To measure WAA, I propose replacing the player of focus' PFF grades with an average score across a given timeframe (generally, 1 season), and utilizing the model to compute an individual player's total adjusted wins over average for that timeframe. In this way, we have calculated precisely how many wins that player contributes to his team. 

## 4. Conclusions and Reflections
In this analysis I have reaffirmed a number of key consensus points about positional value in football. Quarterback passing was predicted to be a key component in the overall quality of a team. The passing game was shown to be, in general, more important than the run game both offensively and defensively. 

But how might this data be useful to a team? I propose that NFL teams can use this data in contract/salary calculations and negotiations. In graph 2 above, it was shown that an above average cornerback can contribute greatly to added wins. However, lower ranked cornerback units don't lose many more games. Perhaps a conclusion from this would be that overspending for big name cornerbacks is not necessarily a good idea, if money can be focused elsewhere. 

This data might also be useful in NFL draft scouting. Players who play the same position may have wildly different strengths. This data suggests that a linebacker who is very proficient in pass coverage, but weaker in the run game may be more valuable than a linebacker whose strength is run defense. Perhaps Offensive Tackles who are better at run blocking than pass blocking should be given a closer look. 

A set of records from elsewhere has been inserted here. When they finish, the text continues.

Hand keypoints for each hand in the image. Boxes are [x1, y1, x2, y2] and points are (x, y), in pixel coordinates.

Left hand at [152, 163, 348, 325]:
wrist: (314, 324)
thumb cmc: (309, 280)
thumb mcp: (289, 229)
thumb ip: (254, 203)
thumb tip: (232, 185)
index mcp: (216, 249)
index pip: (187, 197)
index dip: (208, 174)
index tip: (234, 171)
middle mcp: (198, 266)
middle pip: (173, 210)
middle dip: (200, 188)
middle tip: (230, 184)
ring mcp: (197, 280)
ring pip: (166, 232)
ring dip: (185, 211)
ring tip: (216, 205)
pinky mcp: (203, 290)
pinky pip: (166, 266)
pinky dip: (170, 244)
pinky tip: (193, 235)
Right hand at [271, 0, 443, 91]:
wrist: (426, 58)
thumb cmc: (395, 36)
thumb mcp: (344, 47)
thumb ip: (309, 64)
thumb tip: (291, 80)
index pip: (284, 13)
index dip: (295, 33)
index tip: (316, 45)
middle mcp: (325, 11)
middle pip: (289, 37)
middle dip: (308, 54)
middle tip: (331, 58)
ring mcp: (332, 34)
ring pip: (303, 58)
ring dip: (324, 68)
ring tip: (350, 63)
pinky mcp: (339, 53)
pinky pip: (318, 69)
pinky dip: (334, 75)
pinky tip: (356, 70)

Of course, I want to discuss some potential limitations of this analysis. First, the sample size is big enough to draw some broad conclusions, but is not big enough to suggest any sort of grand reevaluation of positional value. PFF grades, while trusted by many as a metric of player quality, are not necessarily completely accurate nor independent from other variables - they may have personal bias, may be clouded by overall team quality, and do not include full knowledge of factors such as offensive scheme, coaching decisions, how the play was supposed to be run. 

Ultimately, I believe there are some interesting data to reflect on, to both challenge the approach in this analysis, as well as ones own domain knowledge.